Aira escribe con un desparpajo que descoloca. Es dueño de una prosa por momentos elegante, por momentos exquisita, y por momentos chabacana (pero adrede, porque lo chabacano puede sumar dentro de una historia). Así le salen libros que pueden ser obras maestras y otros que podrían ser una cargada. No en pocos casos en una novela o cuento de su autoría confluyen las dos posibilidades.

Por eso su obra requiere del lector una dosis adicional de voluntad. Aira y sus lectores son todo un tema. El universo de éstos puede dividirse en dos: los que lo adoran y lo señalan como un genio, o como el escritor argentino vivo más importante o trascendente o digno de representarnos allí, en esos pasillos, oficinas y claustros donde se cocina y pasteuriza el gusto de lo que hay que leer, y están los otros lectores suyos, los que sostienen que escribió un puñado de libros buenos, y luego no dejó de copiarse a sí mismo por el resto de su obra. (Esto último lo dicen como si copiarse a sí mismo fuera tan fácil y como si escribir un puñado de buenas obras no implicara mayor dificultad.)

Creo que entre ambos extremos hay un punto medio integrado por verdades de ambos bandos.

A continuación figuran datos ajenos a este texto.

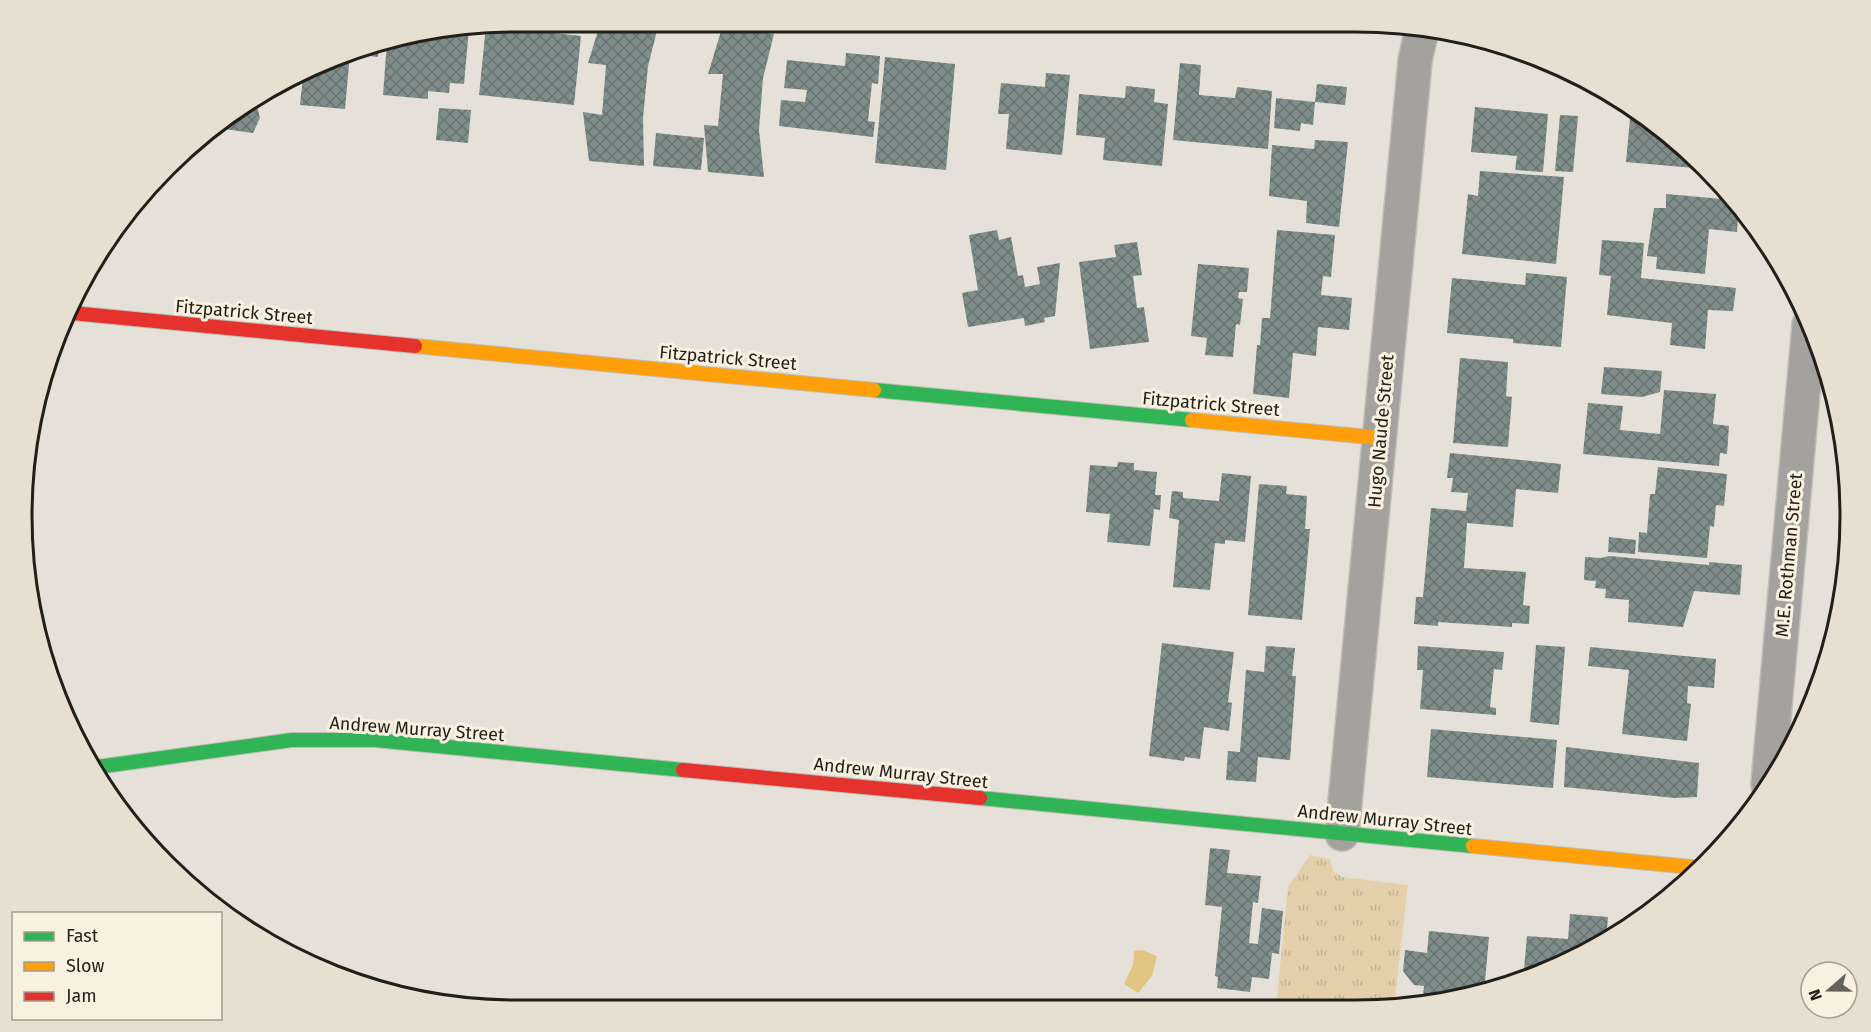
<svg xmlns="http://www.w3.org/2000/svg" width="1871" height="1032" viewBox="0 0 1871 1032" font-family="'Fira Sans',sans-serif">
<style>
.grass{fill:url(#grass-tufts)}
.water{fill:#e3c582}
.building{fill:url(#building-cross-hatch)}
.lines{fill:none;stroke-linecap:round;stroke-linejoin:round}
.street-casing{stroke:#c1bdb7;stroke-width:36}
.fast-casing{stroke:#c1bdb7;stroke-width:16}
.slow-casing{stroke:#c1bdb7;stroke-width:16}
.jam-casing{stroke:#c1bdb7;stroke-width:16}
.street{stroke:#a4a29e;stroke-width:33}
.fast{stroke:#30b455;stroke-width:14}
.slow{stroke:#ff9f0a;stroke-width:14}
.jam{stroke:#e5322d;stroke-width:14}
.labels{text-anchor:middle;stroke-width:6;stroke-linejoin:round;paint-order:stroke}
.street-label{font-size:18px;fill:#221f19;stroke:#f8f1e0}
.rim{fill:none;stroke:#221f19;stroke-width:3}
</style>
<defs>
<pattern id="grass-tufts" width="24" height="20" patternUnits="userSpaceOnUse" patternTransform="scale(1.5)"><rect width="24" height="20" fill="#e3d0aa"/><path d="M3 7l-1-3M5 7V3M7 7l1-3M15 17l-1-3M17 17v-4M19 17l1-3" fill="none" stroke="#c2b292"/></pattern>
<pattern id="building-cross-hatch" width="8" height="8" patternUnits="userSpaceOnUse" patternTransform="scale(1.5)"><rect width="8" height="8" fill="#7f8d8b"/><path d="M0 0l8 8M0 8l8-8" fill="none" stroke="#687371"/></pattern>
</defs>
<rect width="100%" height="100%" fill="#e5e1d9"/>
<!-- grass -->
<path class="grass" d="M1310,855L1330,859L1333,871L1342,877L1408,885L1394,1007H1276L1288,887Z"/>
<!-- water -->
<path class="water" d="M1142,950L1157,956L1152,976L1138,993L1124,984L1133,965L1134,951Z"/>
<!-- building -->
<path class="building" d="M601,21L659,23L648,66L643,118L644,166L589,161L583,112L602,115L606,65L588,63Z
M486,26L581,36L574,105L479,95Z
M722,28L774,34L763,78L759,130L764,177L708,172L704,125L718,126L723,74H708Z
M469,29L464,84L450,83L449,93L428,91V99L383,95L387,42Z
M379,44L378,57L350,54L345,109L300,105L303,76L357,47Z
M846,53L880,56L878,84L872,83L868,121L875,122L873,137L779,126L781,100L805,102L807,90L784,88L787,60L845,66Z
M885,57L955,64L946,170L875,163Z
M1180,63L1201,65L1199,95L1235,98L1237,87L1272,91L1268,149L1173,140Z
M1046,73L1070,75L1062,155L1006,149L1009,114H998L1001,83L1045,87Z
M1317,84L1347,87L1345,105L1315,102Z
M1126,86L1155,89L1154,102L1168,104L1162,166L1103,160L1105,138L1076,135L1079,94L1125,98Z
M1276,98L1315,102L1313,125L1301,123L1300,131L1274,128Z
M247,106H257L260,118L253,133L224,129L225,118Z
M1475,107L1548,114L1543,172L1515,170L1517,156L1471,152Z
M439,108L471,110L468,143L436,140Z
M1560,115L1578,116L1573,172L1555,171Z
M1630,119L1649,121L1682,144L1705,169L1626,162Z
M656,133L704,138L701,170L653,166Z
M1315,140L1348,142L1339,227L1306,223L1307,201L1269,196L1272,145L1314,149Z
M1480,171L1564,177L1556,264L1462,254L1468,194L1478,196Z
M1666,194L1734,200L1739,205L1737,232L1709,229L1705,274L1656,269L1657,257L1647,256L1654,208H1666Z
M997,230L999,240L1011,237L1018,276L1023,275L1025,287L1040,284L1037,267L1060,263L1055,316L1044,318L1045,322L1025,326L1024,318L968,327L962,293L978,290L969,235Z
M1277,230L1335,235L1331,277L1323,276L1321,295L1352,298L1349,330L1318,327L1316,356L1293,353L1289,398L1253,394L1257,345H1260L1262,318H1270Z
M1602,240L1644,243L1641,278L1736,288L1733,311L1708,310L1705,349L1670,345L1672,323L1607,315L1611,276L1599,275Z
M1137,242L1142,275L1133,276L1137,308L1144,307L1149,342L1090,349L1079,262L1116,257L1114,245Z
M1198,264L1249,268L1247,292H1239L1238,298L1243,299L1240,325L1236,324L1233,357L1205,355L1207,338L1191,336Z
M1526,273L1567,277L1561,347L1513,343V339L1447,333L1452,278L1525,285Z
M1460,358L1508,362L1506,396L1512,397L1508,447L1453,443Z
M1604,367L1662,371L1660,392L1642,397L1601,394Z
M1664,390L1716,394L1713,424L1729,426L1727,454L1720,453L1719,466L1583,454L1588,403L1623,406L1620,430L1660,434Z
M1450,453L1561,464L1558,493L1516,489L1513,527L1467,523L1464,568L1526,572L1523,605L1530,606L1529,624L1512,623V627L1438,622V626L1414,624L1416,597H1423L1431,508L1466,511L1468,493L1451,492L1453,478H1447Z
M1118,462L1134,463V470L1157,472L1155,495H1161L1160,510L1154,509L1150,546L1107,542L1110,514L1086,512L1090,465L1117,467Z
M1658,467L1727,474L1724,506L1716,505L1714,527L1710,526L1707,558L1638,552L1639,532L1647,533L1650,494H1655Z
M1222,473L1251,476L1245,542L1225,540V544L1215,543L1210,590L1173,587L1179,520L1169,518L1172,491L1183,492V498L1219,501Z
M1259,484L1287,486L1286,494L1307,496L1305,529H1310L1302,620L1248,615Z
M1609,537L1636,540L1635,554L1608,552Z
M1609,556L1709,565V562L1742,565L1740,595L1694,591L1683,627L1628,622L1629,600L1605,598L1606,589L1595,588L1596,581L1584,580L1585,557L1601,558Z
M1162,643L1234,652L1228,702L1232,703L1229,731L1204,727L1200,759L1185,757L1184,761L1149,756Z
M1536,645L1565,647L1559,725L1530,722Z
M1266,646L1295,648L1292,676H1296L1290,760L1258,757L1256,782L1226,780L1228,751L1240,752L1246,670L1264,672Z
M1418,646L1504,652L1502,670L1494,669L1490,707L1496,708V715L1420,709L1423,670H1417Z
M1590,647L1716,659L1714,688L1688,686L1687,703L1691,704L1687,741L1622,734L1629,670L1588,666Z
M1431,729L1557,740L1553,788L1427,777Z
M1566,747L1699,763L1697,797L1675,798L1564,787Z
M1210,848L1230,850L1227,873L1261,876L1258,903L1253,902L1249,943L1258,944L1262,908L1283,911L1279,954L1272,953L1269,979L1252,977L1250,992L1217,988L1218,977L1215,976L1222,907L1205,905Z
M1570,914L1608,917L1606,940L1523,980L1527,936L1568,939Z
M1429,931L1489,937L1484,992L1422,1006L1424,986L1414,985L1403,971L1405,950L1427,953Z"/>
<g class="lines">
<defs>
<path id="street" d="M1768,784L1809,325
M1342,834L1415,61L1422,29"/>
<path id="fast" d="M874,390L1192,420
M97,767L292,740H375L683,770
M980,798L1473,846"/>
<path id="slow" d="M415,346L874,390
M1192,420L1380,438
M1473,846L1702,868"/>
<path id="jam" d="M72,313L415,346
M683,770L980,798"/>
</defs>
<!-- street casing -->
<use href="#street" class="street-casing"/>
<!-- fast casing -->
<use href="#fast" class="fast-casing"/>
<!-- slow casing -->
<use href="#slow" class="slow-casing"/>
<!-- jam casing -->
<use href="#jam" class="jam-casing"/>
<!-- street -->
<use href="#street" class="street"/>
<!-- fast -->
<use href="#fast" class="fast"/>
<!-- slow -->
<use href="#slow" class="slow"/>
<!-- jam -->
<use href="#jam" class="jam"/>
</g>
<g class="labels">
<!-- street labels -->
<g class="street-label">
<text transform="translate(244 312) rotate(5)" y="6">Fitzpatrick Street</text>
<text transform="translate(728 358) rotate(5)" y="6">Fitzpatrick Street</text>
<text transform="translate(1211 404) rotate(5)" y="6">Fitzpatrick Street</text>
<text transform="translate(1381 431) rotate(-85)" y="6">Hugo Naude Street</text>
<text transform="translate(1789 555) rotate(-85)" y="6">M.E. Rothman Street</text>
<text transform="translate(417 729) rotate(4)" y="6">Andrew Murray Street</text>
<text transform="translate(901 773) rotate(6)" y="6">Andrew Murray Street</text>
<text transform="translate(1385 820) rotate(6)" y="6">Andrew Murray Street</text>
</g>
</g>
<!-- crop -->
<path d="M0 0H1871V1032H0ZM516 32H1356A484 484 0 0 1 1840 516V516A484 484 0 0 1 1356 1000H516A484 484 0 0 1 32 516V516A484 484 0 0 1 516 32Z" fill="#e7e0d0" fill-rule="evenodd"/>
<path class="rim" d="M516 32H1356A484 484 0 0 1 1840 516V516A484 484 0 0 1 1356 1000H516A484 484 0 0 1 32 516V516A484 484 0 0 1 516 32Z"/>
<!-- legend -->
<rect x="12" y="912" width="210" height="108" fill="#f8f1e0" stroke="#a29d90" stroke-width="1.5"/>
<rect x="24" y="932" width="30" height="9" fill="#30b455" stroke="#a29d90" stroke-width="1.5"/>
<text x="66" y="942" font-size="18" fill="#221f19">Fast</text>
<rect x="24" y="962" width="30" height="9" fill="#ff9f0a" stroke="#a29d90" stroke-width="1.5"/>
<text x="66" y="972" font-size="18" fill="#221f19">Slow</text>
<rect x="24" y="992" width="30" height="9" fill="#e5322d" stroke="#a29d90" stroke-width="1.5"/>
<text x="66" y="1002" font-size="18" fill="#221f19">Jam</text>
<!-- north arrow -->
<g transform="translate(1829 990) rotate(250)"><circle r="28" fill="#f8f1e0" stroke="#a29d90" stroke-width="1.5"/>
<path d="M0-4.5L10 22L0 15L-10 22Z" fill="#66635c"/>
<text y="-9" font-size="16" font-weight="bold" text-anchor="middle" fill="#221f19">N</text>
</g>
</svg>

Pero al margen de este debate, lo cierto es que uno no puede más que asombrase por lo prolífico que es Aira, que dice escribir todas las mañanas, creo que en papel, a veces en un café de su adorado barrio de Flores, y que publica a razón de tres o cuatro novelas por año, desde hace veinte.

Uno puede hacerse adicto a las "novelitas" de Aira, del mismo modo en que uno se hace adicto a algo que, llegado el caso, puede hacerle mal. 

Es decir uno ve en sus novelas situaciones, diálogos, escenas que rayan con lo bizarro, o que directamente lo son, y que quizá estén de más, y posiblemente aparezcan como elecciones desacertadas, finales alevosa y arteramente abruptos, resoluciones de tramas porque sí. Sin embargo en cada una de esas opciones que Aira toma asoma la búsqueda y la necesidad de decir algo nuevo. A veces incluso como imposibilidad: lo que está diciendo como la crónica de lo que en realidad intentó decir y no pudo. (La imposibilidad de enunciación como epifanía.) No una historia nunca contada, jamás mencionada, sino un ímpetu abriéndose camino, un bosquejo de nuevo significado que utiliza las palabras de todos los días para traer al mundo algo bien diferente.

Esa repetición, ese ambiente-loop en que a veces devienen largos pasajes de sus libros, que no en pocas oportunidades recuerdan a un disco rayado (a propósito, par ser oído una y otra vez: en el detalle de esa absurda reiteración hay claves ocultas para ser interpretadas), recuerdan a una de esas cifras que desde una lejana dimensión nos están queriendo hacer llegar en nuestros sueños más descarriados; una cifra-historia, además, contada con una prosa que no encuentra muchas dificultades para, cuando así lo quiere, esculpir belleza en la nimiedad.

La vida nueva cuenta la historia de un escritor inédito que vive postergado en la promesa de un editor con quien firma contrato para publicar su primera obra. Uno de esos jóvenes estrella, del que todos dicen que abrirá un nuevo rumbo. La edición se posterga hasta el delirio. Pasan años sin que la obra, de cuya trama nada se sabe, llegue a las librerías. El novel escritor tampoco hace mucho para cambiar esa realidad. Por capricho, por desidia, permite que el editor, que se deshace en promesas, que siempre está a punto de sacar el libro a la calle, lo convierta, al fin y al cabo, en un no escritor, en una promesa que se mira al espejo desvanecer con tortuosa lentitud. Creo que el libro, una novelita de las que Aira escribe en tres meses, es como uno de esos chicles a los que uno estira y estira y no se corta nunca. Una lección de cómo se estira una historia, una ostentación estilo Aira.